7. Make sure information about the program is easily accessible

At both universities, prospective students should be provided with comparable information. Electronic delivery guarantees easy access and easy updating. The websites and brochures should not only contain information about the content of the program, application and admission modalities, but also information about the expected mobility (accommodation options at the partner university) etc. as well as a clear explanation of the double diploma to be awarded. The needs of financially disadvantaged and physically handicapped students should also be taken into account.

8. Plan enough meetings with the partners

Developing a double degree program takes a long time. A sufficient number of joint meetings between the partners for the joint development of ideas and joint assessment of the coherence of the curriculum should be foreseen. Make sure that there is agreement on the desired learning objectives, the use of ECTS (including the value of a credit) and the award of the Diploma Supplement. If there are any doubts about the correct use of these tools, ensure that appropriate learning processes take place and the necessary information is made available.

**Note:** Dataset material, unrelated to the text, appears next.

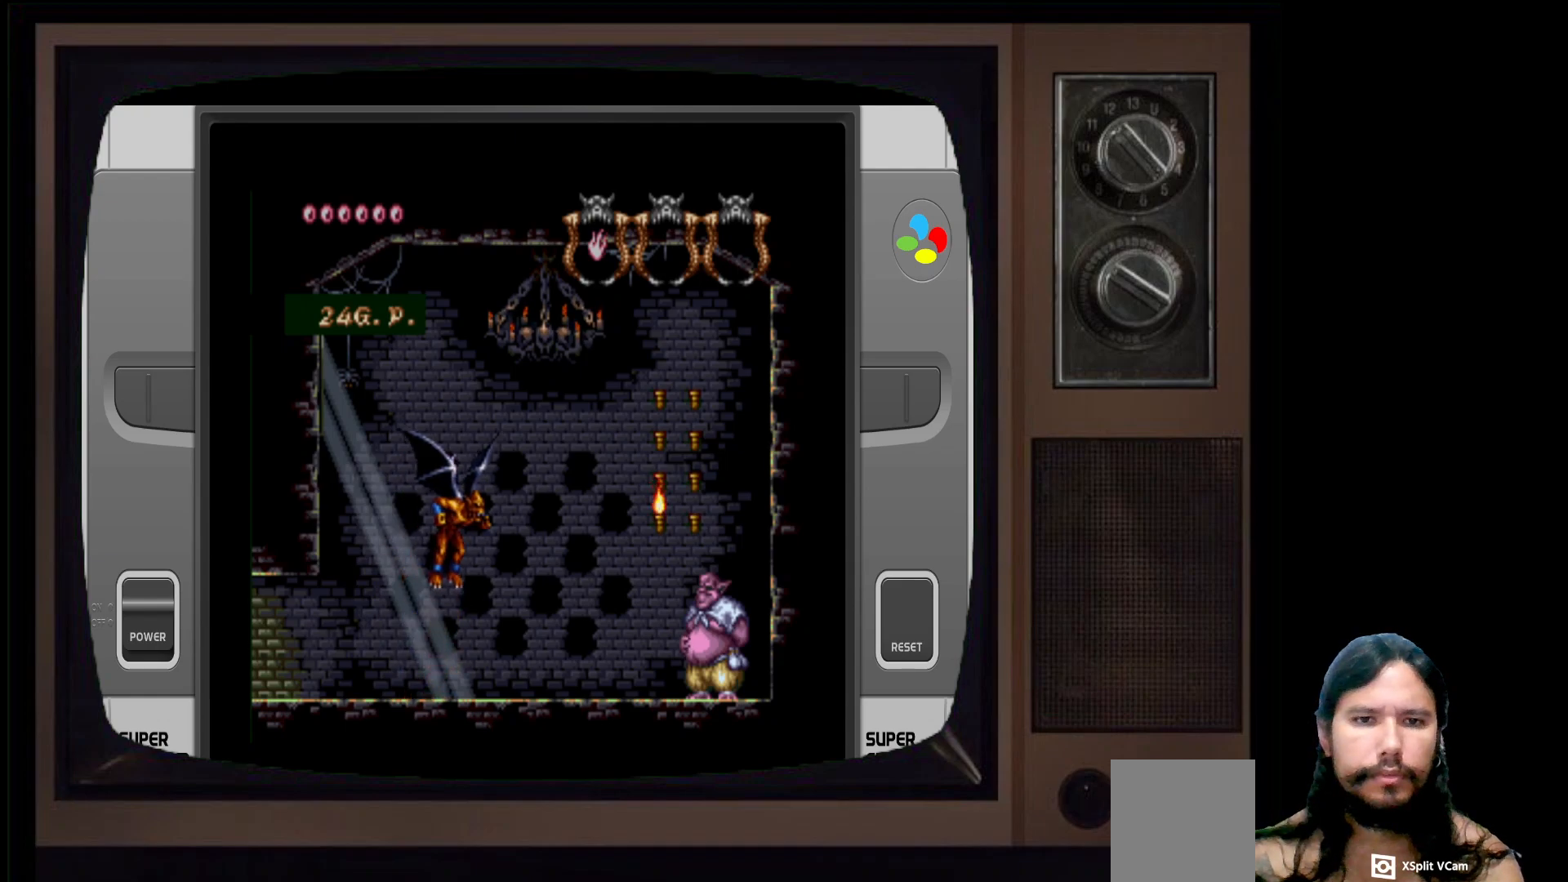
{"buttons": [], "left_stick": "center", "right_stick": "center", "events": [[33, "left_stick", "center"], [150, "X", "up"], [200, "left_stick", "left"], [333, "Y", "down"], [383, "left_stick", "center"], [450, "Y", "up"]]}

9. Develop a common language strategy for the GA program and encourage learning of the local language (s)

The organizers of the program must make arrangements with regard to the language (s) of instruction and give students the opportunity to improve their foreign language skills during their studies. Linguistic aspects should not be treated as secondary to the curriculum design, but should be the focus of considerations from the start. The linguistic preparation for stays at the partner university is a good opportunity to involve other colleagues and departments at the university in the program.

10. Define clear responsibilities between the partners

A clear division of tasks and responsibilities is essential for the program to function properly. It is not necessary for both partner universities to be equally involved in all parts of the program. A division of responsibilities allows the partners to bring their specific strengths to use. A clear division of labor helps to avoid duplication of work and to save time and money. It can be helpful to set up a joint program committee to distribute and coordinate tasks.


[1] The term "double diploma" is used in this text to represent other degrees offered and awarded by more than two universities. "Joint Degrees" are translated as "Joint Degrees".
[2] See the funding programs of the Franco-German university, but also those of the DAAD for double degree programs with selected other countries
[3] See, "International double degrees",
[4] Based on the recommendations formulated in the final report of the EUA on their Joint Masters Project.